As well as its standard oil, Pure Oil also contracted a high-oleic variety for the first time last season which has a different fatty acid profile. This was exported to be used as an ingredient and deep-frying cooking oil. "It's a bit specialised and niche which suits our business," Murney said.
North Otago arable farmer Chris Dennison grows 80ha of oilseed rape for Pure Oil each year and said agronomy support from the company had lifted yields. In January, he claimed a world record yield for his oilseed rape crop of 6.31t/ha, heading off the mark of 6.14t set by an English farmer. The record has since been surpassed by two British growers.
Yields had improved with better techniques and timing. "For us, sowing earlier in autumn when the days are warmer has resulted in better establishment and plant survival."
His 400ha arable farm north of Oamaru grows mainly wheat, barley and ryegrass seed and oilseed rape, as well as winter grazing dairy cows.
Oilseed rape was a good break crop. "In terms of profitability it is only average, but it breaks the cereal rotation and alternatives such as peas and linseed are more limited than they used to be. As I don't grow any other specialist brassica seeds there are no issues with isolation and seed contamination.

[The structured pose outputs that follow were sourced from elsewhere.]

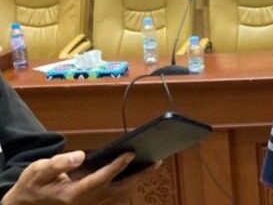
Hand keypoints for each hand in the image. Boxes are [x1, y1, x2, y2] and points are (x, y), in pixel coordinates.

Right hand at [1, 150, 156, 204]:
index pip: (100, 179)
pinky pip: (116, 199)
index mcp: (73, 194)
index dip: (116, 166)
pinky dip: (129, 187)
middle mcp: (86, 203)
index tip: (130, 153)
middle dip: (139, 177)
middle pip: (119, 190)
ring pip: (120, 196)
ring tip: (153, 165)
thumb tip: (79, 156)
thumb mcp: (38, 171)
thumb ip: (58, 164)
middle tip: (157, 161)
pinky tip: (137, 174)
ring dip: (137, 182)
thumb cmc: (34, 186)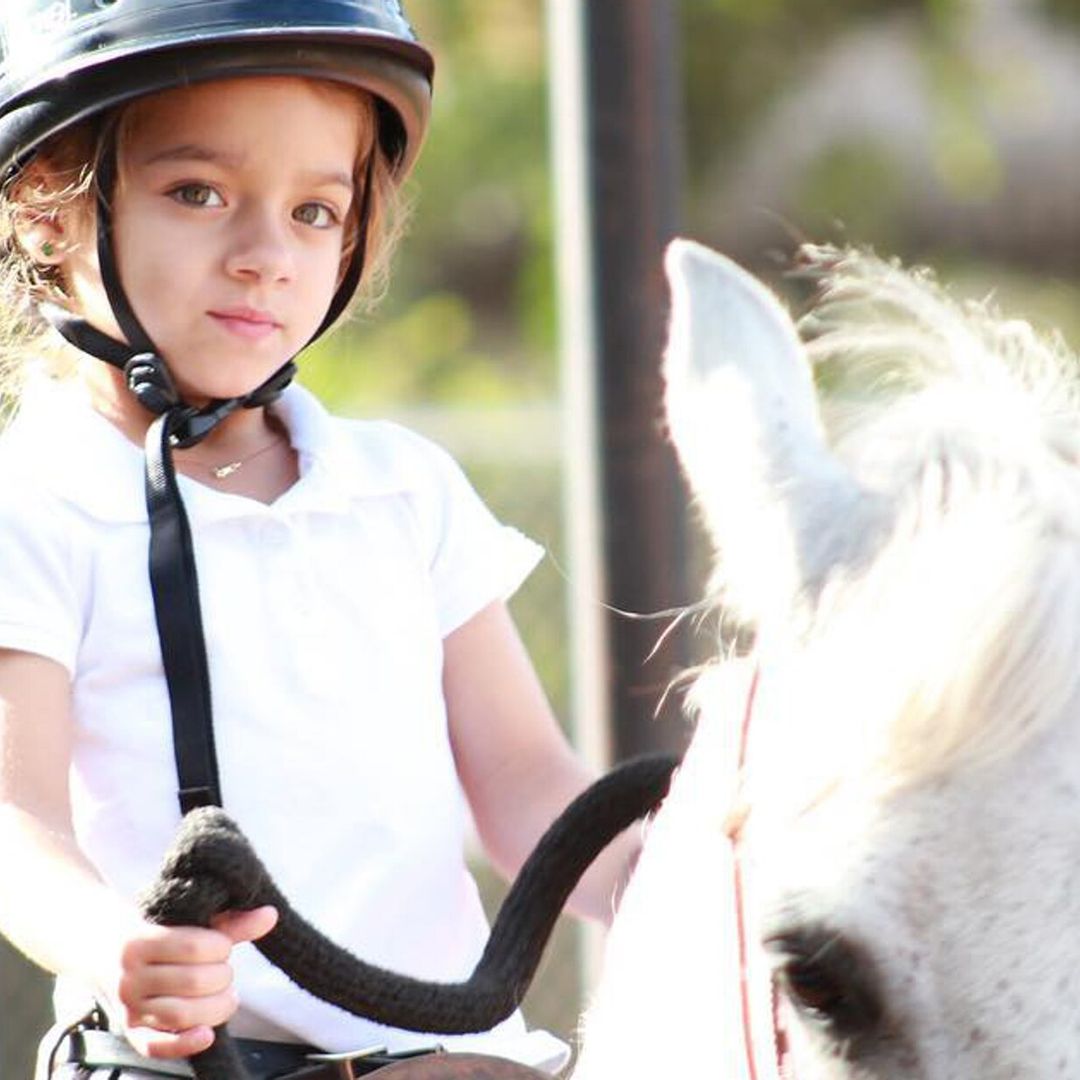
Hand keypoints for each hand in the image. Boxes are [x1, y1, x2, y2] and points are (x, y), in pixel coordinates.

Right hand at [111, 906, 277, 1058]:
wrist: (105, 947)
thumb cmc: (160, 930)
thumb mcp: (190, 920)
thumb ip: (231, 922)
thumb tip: (270, 915)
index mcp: (140, 940)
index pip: (193, 946)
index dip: (221, 947)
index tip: (223, 945)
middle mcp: (129, 976)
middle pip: (193, 982)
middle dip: (223, 977)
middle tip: (226, 972)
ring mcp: (128, 1006)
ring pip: (180, 1015)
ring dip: (215, 1008)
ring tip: (226, 996)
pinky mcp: (131, 1030)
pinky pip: (155, 1046)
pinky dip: (184, 1045)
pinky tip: (208, 1035)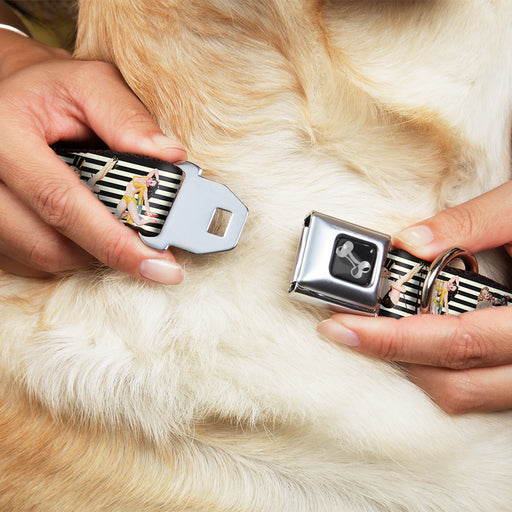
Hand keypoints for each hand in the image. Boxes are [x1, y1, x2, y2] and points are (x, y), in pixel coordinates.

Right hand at [0, 30, 185, 282]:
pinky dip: (69, 252)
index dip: (114, 242)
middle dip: (108, 252)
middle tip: (150, 251)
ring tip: (115, 227)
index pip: (61, 202)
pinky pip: (30, 260)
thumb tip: (171, 157)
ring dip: (89, 253)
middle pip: (49, 244)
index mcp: (4, 135)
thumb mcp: (90, 84)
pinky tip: (86, 228)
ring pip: (42, 258)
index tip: (160, 266)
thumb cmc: (52, 90)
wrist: (9, 94)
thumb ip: (128, 118)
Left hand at [318, 180, 511, 413]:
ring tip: (378, 332)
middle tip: (347, 328)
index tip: (341, 325)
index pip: (457, 341)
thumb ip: (472, 223)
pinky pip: (481, 391)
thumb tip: (410, 241)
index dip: (393, 338)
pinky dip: (443, 370)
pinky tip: (419, 339)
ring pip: (468, 396)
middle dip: (392, 357)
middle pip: (456, 383)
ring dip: (416, 368)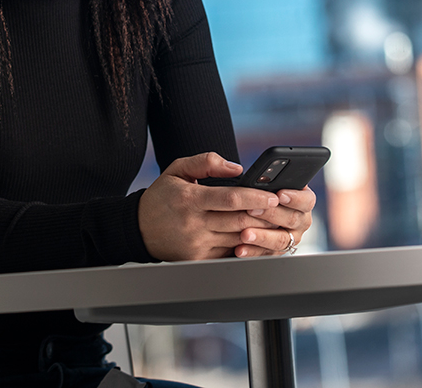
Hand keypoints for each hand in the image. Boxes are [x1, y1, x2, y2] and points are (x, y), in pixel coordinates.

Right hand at [138, 152, 284, 260]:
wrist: (138, 229)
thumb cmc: (162, 196)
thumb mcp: (177, 169)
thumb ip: (206, 162)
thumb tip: (237, 168)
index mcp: (190, 199)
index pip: (230, 199)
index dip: (255, 197)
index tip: (272, 196)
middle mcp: (194, 224)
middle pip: (239, 221)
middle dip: (265, 216)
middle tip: (282, 209)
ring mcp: (197, 245)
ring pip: (238, 239)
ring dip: (260, 232)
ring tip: (276, 222)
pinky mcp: (199, 259)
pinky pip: (229, 252)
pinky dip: (246, 246)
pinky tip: (258, 237)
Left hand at [235, 185, 316, 257]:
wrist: (256, 211)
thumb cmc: (263, 191)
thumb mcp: (269, 182)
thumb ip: (267, 179)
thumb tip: (252, 173)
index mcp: (303, 201)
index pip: (307, 200)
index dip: (294, 198)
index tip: (279, 194)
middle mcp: (301, 220)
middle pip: (292, 219)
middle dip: (271, 214)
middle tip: (252, 210)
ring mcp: (291, 237)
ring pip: (281, 240)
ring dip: (261, 236)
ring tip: (245, 234)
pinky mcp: (277, 251)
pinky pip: (266, 254)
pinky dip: (252, 251)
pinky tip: (240, 249)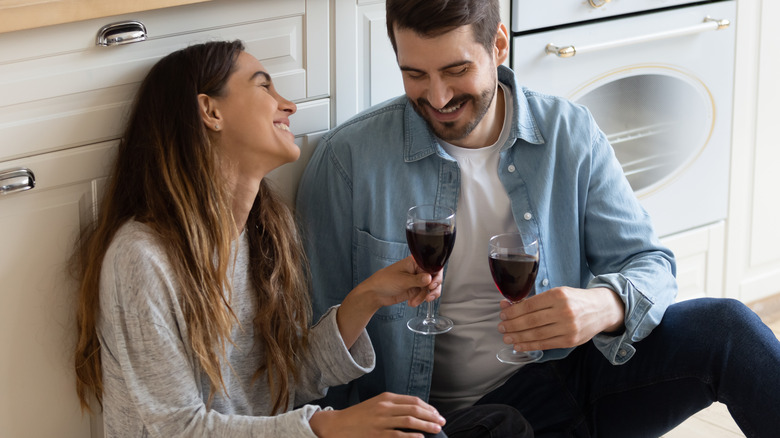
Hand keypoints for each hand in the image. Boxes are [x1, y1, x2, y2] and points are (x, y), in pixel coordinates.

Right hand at [309, 392, 445, 437]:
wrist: (337, 425)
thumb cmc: (358, 416)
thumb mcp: (376, 404)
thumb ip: (393, 406)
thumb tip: (414, 411)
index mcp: (386, 398)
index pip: (413, 400)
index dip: (428, 407)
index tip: (437, 414)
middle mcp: (385, 407)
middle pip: (414, 409)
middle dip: (431, 416)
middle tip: (441, 422)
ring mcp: (381, 421)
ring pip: (410, 421)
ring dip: (426, 425)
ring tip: (436, 429)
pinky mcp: (377, 434)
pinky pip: (399, 435)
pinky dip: (412, 436)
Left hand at [358, 255, 442, 308]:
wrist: (376, 294)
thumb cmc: (385, 281)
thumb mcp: (402, 280)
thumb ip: (417, 280)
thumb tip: (430, 278)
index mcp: (415, 262)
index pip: (432, 266)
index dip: (435, 275)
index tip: (432, 284)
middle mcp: (418, 270)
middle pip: (435, 277)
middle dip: (433, 288)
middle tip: (428, 294)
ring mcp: (418, 281)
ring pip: (431, 288)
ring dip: (425, 296)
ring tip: (416, 301)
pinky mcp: (416, 290)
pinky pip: (425, 295)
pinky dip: (421, 299)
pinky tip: (412, 302)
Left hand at [496, 286, 624, 351]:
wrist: (602, 309)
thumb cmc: (575, 299)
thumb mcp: (557, 293)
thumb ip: (533, 300)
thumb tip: (507, 305)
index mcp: (559, 295)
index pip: (530, 305)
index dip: (513, 311)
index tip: (502, 314)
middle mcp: (564, 311)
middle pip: (531, 321)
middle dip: (512, 325)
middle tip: (501, 327)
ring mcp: (568, 327)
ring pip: (537, 334)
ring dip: (518, 337)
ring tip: (506, 337)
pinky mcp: (571, 340)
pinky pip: (546, 344)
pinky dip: (530, 345)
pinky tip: (519, 345)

"Because it is an autumn sown crop, it takes the pressure off spring operations and also makes it reasonably drought-tolerant, even though we have irrigation. It is also harvested in January, whereas cereals are not harvested until February. So it spreads the workload at sowing and harvest and Pure Oil take the crop immediately, which frees up silo space. So it's not just about the profitability of each crop, it is how it fits in with the cropping rotation," said Dennison. Contract prices were set before the crop was sown and linked to global commodity markets.
Federated Farmers arable vice-chairman, seeds, Colin Hurst said Pure Oil was a great initiative as the food market presented more opportunities for the rapeseed oil industry than the previous biofuels venture. Growing oilseed rape requires a significant commitment because the seeds can stay in the ground and stop farmers growing any other brassica for as long as 10 years.